(Material shown Opens)
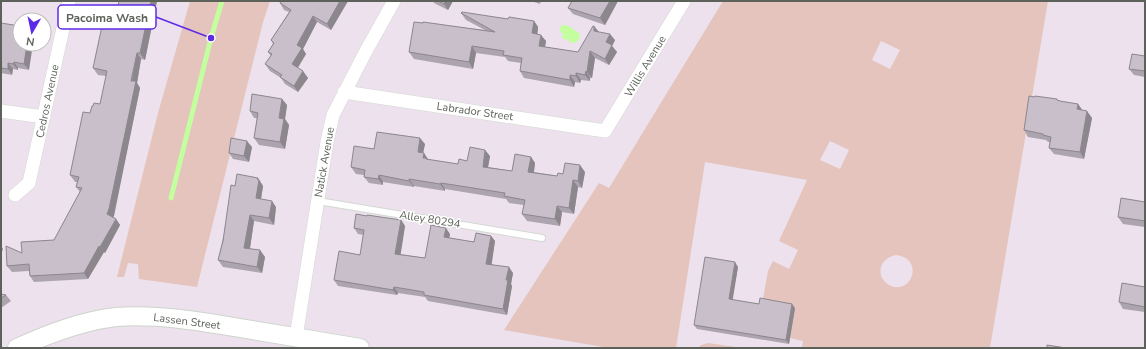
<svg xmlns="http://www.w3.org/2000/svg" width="1146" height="349" viewBox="0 0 1146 349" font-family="'Nunito Sans',sans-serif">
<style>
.green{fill:#e4c4bd;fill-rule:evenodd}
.water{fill:#c3ff9e}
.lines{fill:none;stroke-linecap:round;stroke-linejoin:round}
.stream{stroke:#c3ff9e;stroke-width:5}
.lane-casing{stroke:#d3d9d2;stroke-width:8}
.street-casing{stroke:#d3d9d2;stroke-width:14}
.secondary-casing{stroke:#cdd5cc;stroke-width:20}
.lane{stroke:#fff;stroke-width:6}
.street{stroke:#fff;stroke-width:13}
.secondary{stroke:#fff;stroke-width:18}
.wall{fill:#aca4ae}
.shaded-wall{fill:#8c868d}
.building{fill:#c8bfca;stroke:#8c868d}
.labels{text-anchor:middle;stroke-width:3;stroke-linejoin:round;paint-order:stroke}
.street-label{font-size:11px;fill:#5c6259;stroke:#fff}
.leader{fill:none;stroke:#5d2be8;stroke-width:1.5}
.callout-dot{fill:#5d2be8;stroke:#fff;stroke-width:1.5}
.callout{fill:#fff;stroke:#5d2be8;stroke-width:1.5}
.callout-label{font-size:12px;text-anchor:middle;font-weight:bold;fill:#5c6259}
</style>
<rect width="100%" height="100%" fill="#ece1ec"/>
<!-- green -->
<path class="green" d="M 190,1 L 270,1 L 263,22 L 197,287 L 139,279 L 138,264 L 128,263 L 124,277 L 117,277 L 158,113 Z
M 723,1 L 1048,1 L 990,348 L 802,348 L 803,341 L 790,338 L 783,302 L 763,299 L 768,271 L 773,261 L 789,269 L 798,250 L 779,241 L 807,180 L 705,162 L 676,348 L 609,348 L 504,330 L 599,183 L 609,188 ZM 881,41 L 900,50 L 890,69 L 872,60 ZM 830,141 L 849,150 L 840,169 L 820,160 ZM 896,255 C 924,258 913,294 891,286 C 887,284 884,281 882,278 C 877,266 885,257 896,255 Z
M 708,343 L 742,348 L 698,348 L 701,345 Z"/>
<!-- water -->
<path class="water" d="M 562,25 C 569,24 573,30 579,33 L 580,36 L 578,41 L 573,43 L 570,42 L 567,39 L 563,39 L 562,37 L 563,34 L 560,31 L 560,28 Z"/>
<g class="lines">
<!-- stream -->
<path class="stream" d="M 171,198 L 211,38 L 222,1"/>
<defs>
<path id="lane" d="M 318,201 L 542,238"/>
<path id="street" d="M 344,92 L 605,131 L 684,1
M 1,111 L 44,117
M 15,195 L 29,183 L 69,1
M 296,337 L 327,142 L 333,115 L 366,51 L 394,1"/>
<path id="secondary" d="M 17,348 C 48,334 81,321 116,317 C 157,314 199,321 240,328 C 280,335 320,341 360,348"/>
</defs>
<!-- lane casing -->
<use href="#lane" class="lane-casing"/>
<!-- street casing -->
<use href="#street" class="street-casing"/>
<!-- secondary casing -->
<use href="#secondary" class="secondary-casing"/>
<!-- lane -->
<use href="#lane" class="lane"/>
<!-- street -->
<use href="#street" class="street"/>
<!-- secondary -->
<use href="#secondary" class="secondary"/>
</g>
<!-- wall -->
<path class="wall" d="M 119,1 L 157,1 L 145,60 L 141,59 L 137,83 L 140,88 L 113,217 L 116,219 L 120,225 L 105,253 L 104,252 L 88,279 L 34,282 L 30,276 L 29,271 L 12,272 L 7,266 L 22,253 L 54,240 L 80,192 L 76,187 L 77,182 L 75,182 L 70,175 L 90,113 L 93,106 L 100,104 L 106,76 L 98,75 L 93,68 L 113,28 Z
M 348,1 L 331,30 L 317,22 L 303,49 L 306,54 L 298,68 L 308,78 L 298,92 L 285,84 L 281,78 L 270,71 L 265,64 L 271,56 L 268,52 L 273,44 L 271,40 L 289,12 L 284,10 L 280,3 Z
M 433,1 L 453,1 L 448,10 L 434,3 Z
M 531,1 L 541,1 L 540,4 Z
M 572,1 L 618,1 L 605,25 L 573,14 L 568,8 Z
M 461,13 L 508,19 L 534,21 L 538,27 L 537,34 L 546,41 L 545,47 L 578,52 L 598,32 L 615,40 L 612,46 L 617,52 L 609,65 L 595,58 L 592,78 L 590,78 L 590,81 L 581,80 L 580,83 L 575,82 L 574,87 L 524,78 L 520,71 L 521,63 L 508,61 L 505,57 L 476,53 L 473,69 L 414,59 L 409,52 L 423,23 L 485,30 L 466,20 Z
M 1,23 L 29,70 L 18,68 L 18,70 L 13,69 L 12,75 L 1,73 Z
M 1145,56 L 1145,77 L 1134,75 L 1129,69 Z
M 282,99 L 287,105 L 285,119 L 289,125 L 285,149 L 259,145 L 254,138 L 257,118 L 254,118 L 250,111 Z
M 1059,101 L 1078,104 L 1082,110 L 1092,118 L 1084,159 L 1054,154 L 1049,148 L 1050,142 L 1048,142 L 1046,140 L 1028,137 L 1024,130 Z
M 425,144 L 423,153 L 428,160 L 458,164 L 467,161 L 490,156 L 488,167 L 512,171 L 531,157 L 535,163 L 534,172 L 557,176 L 563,174 L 585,172 L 582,188 L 578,187 L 574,214 L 562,212 L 560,226 L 527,221 L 522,214 L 524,205 L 509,203 L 506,199 L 445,189 L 445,191 L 414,186 L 414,187 L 383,182 L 383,185 L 369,183 L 364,177 L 364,175 L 356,174 L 351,167 L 374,149 Z
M 252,147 L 249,162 L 233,159 L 229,153 Z
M 258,178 L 263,186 L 261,199 L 276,207 L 274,225 L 254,221 L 250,249 L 265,257 L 262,273 L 223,267 L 218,260 L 235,186 Z
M 1145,202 L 1145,227 L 1123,224 L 1118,217 Z
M 401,220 L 405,226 L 400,254 L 425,258 L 450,234 L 449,238 L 474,242 L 491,236 L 495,241 L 491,264 L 513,273 L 511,284 L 512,286 L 507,315 L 428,301 L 425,297 L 398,293 L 397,295 L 338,286 L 334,280 L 360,255 L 364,235 L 358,234 L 354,228 Z
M 738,267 L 732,300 L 759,304 L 795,308 L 789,344 L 697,329 L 694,325 Z
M 1145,287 L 1145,312 L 1123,309 L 1119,302 Z
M 1,294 L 6,295 L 11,301 L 1,308 Z"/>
<!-- shaded-wall -->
<path class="shaded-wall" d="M 151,1 L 157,1 L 145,60 L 140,53 Z
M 340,1 L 348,1 L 331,30 L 327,24 Z
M 445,1 L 453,1 L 448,10 L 444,4 Z
M 610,1 L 618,1 L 605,25 L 600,18 Z
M 313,16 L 317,22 L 303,49 L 306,54 L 296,70 L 292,64 L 297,45 Z
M 534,21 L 538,27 L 537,39 L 532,33 Z
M 594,26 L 599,32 L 594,31 Z
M 610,34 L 615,40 L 612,46 L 617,52 L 609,65 L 605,59 L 606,42 Z
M 541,35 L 546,41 L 544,52 L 539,46 Z
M 27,44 L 33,44 L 29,70 L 24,64 Z
M 472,46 L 476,53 L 473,69 L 469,62 Z
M 590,51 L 595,58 L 592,78 L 587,72 Z
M 137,53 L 141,59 L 137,83 L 140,88 L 114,216 L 111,220 L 107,214 Z
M 14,62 L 18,68 L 18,70 L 13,64 Z
M 8,63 L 13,69 L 12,75 L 8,69 Z
M 303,71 L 308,78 L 298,92 L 294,86 Z
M 586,71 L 590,78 L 590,81 L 585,75 Z
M 576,73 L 581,80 L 580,83 L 576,76 Z
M 570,75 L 575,82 L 574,87 L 570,80 Z
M 282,99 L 287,105 L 285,119 L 289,125 L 285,149 L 280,142 L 279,118 Z
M 1078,104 L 1083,111 L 1077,109 Z
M 1087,111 L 1092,118 L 1084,159 L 1080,152 Z
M 420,138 L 425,144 L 422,158 L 418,152 Z
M 247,141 L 252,147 L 249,162 L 244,156 Z
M 485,150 L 490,156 L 487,173 L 483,167 Z
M 424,153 L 428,159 L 428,161 L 423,158 Z
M 531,157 L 535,163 L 533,178 L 528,172 Z
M 580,165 L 585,172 L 582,188 L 578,181 Z
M 379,175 L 383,182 L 383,185 L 378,179 Z
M 258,178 L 263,186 L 260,205 L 256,198 Z
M 409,179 L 414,186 L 414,187 L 409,181 Z
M 573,180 L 578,187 L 574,214 L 569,208 Z
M 441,183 L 445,189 L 445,191 L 440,184 Z
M 272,201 L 276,207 L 274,225 L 269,218 Z
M 557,206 L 562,212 L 560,226 L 555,219 Z
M 250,215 L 254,221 L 249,254 L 244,248 Z
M 116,219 L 120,225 L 105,253 L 100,247 Z
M 401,220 L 405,226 L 400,259 L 395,254 Z
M 446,228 L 450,234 L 448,243 L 444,237 Z
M 491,236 L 495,241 L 491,269 L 486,264 Z
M 1,246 L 3,249 L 1,254 Z
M 99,246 L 104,252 L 88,279 L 84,273 Z
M 260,250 L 265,257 L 262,273 L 257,267 Z
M 735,262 L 738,267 L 732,304 L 729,299 Z
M 509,267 L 513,273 L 511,284 L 512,286 L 507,315 L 503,309 L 506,280 Z
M 394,287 L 398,293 L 397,295 L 393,290 Z
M 792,304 L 795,308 L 789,344 L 786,340 Z"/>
<!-- building -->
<path class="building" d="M 119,1 L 151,1 L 140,53 L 137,53 L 131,81 L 136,81 L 109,209 L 107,214 L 116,219 L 100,247 L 99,246 L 84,273 L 30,276 L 29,264 L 7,266 L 6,246 L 22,253 L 21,242 L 54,240 L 82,188 L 76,187 L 79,177 L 70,175 L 83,112 L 90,113 L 92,106 L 93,106 L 94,103 L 100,104 L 107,71 L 93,68 L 102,26 L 113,28 Z
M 281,1 L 340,1 L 327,24 L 313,16 L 297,45 L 302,48 L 292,64 L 303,71 L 294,86 L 280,77 L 282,75 L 265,64 L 272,54 L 268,52 L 274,43 L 271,40 L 291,10 L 280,3 Z
M 439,1 L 445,1 L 444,4 Z
M 572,1 L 610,1 L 600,18 L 568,8 Z
M 462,12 L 508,19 L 509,17 L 534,21 L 532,33 L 541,35 L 539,46 L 578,52 L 593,26 L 594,26 L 594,31 L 610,34 L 606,42 L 612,45 L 605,59 L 590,51 L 587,72 L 586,71 L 585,75 L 576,73 L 576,76 L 570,75 L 570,80 L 520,71 L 522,58 L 503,55 L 504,51 L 472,46 L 469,62 L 409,52 L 414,22 L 423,23 L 423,22 L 495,32 L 461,13 Z
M 1,23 L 20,26 L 19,30 L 20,31 L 20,44 L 27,44 L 24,64 L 14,62 L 13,64 L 8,63 L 8,69 L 1,68 Z
M 1132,54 L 1145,56 L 1145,71 L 1129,69 Z
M 252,94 L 282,99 L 279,118 L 284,119 L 280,142 L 254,138 L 258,113 L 250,111 Z
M 1029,96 L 1035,97 L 1035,96 L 1057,99 L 1057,100 L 1060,101 L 1078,104 L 1077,109 L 1087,111 L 1080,152 L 1049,148 L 1051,137 L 1043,135 L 1043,134 L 1024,130 Z
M 377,132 L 420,138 L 418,152 L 424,153 L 423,158 L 426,158 L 426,159 L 458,164 L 459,159 L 467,161 L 470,147 L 485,150 L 483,167 L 512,171 L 515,154 L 531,157 L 528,172 L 557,176 L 558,173 L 563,174 L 565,163 L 580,165 L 578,181 L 573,180 L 569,208 L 557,206 L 555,219 L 522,214 L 525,200 L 504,196 L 505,193 L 441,183 L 440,184 L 409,179 L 409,181 L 379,175 L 378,179 L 364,177 L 365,170 L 351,167 L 354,146 L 374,149 Z
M 231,138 L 247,141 L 244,156 L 229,153 Z
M 237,174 L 258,178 L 257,179 L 259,180 L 256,198 L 272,201 L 269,218 L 250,215 L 244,248 L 260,250 L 257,267 L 218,260 L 223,241 L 231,185 L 235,186 Z
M 1121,198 L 1145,202 L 1145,221 L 1118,217 Z
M 356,214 L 367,216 L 367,215 L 401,220 L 395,254 L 425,258 L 431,225 L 446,228 L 444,237 L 474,242 L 476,233 L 491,236 L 486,264 L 509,267 L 506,280 L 508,280 L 503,309 L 424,295 L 424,292 L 394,287 L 393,290 L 334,280 L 339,251 L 360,255 L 364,230 L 354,228 Z
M 705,257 L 735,262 L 729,299 L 759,304 L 760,298 L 792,304 L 786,340 L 694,325 Z
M 1122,283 L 1145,287 L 1145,307 L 1119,302 Z
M 1,294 L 6,295 L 1,298 Z
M 1047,345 L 1066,348 L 1047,348 Z"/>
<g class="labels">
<!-- street labels -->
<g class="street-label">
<text transform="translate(645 66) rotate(-59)" y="4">Willis Avenue</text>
<text transform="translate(47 101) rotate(-78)" y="4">Cedros Avenue</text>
<text transform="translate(475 111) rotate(8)" y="4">Labrador Street</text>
<text transform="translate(324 162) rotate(-80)" y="4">Natick Avenue</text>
<text transform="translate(430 219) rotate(9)" y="4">Alley 80294</text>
<text transform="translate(187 321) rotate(7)" y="4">Lassen Street</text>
</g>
</g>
<!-- callouts -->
<path class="leader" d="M211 38L156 17"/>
<circle class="callout-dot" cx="211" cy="38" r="4"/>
<rect class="callout" x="58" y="5" width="98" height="24" rx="4"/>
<g class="callout-label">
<text x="107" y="22">Pacoima Wash</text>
</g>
<!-- border -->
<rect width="1146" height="349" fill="none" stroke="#5c6259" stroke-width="4"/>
<!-- north arrow -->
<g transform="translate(32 32) rotate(189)"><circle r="19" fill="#ffffff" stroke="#bec0bd"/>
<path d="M0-3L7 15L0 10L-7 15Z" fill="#5d2be8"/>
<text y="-6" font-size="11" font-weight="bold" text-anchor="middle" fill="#5c6259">N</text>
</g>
</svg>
(Material shown Closes)
### Assignment
Take every line above carrying "lines" and return it.

### Written solution
.lines{fill:none;stroke-linecap:round;stroke-linejoin:round}
<g class="lines">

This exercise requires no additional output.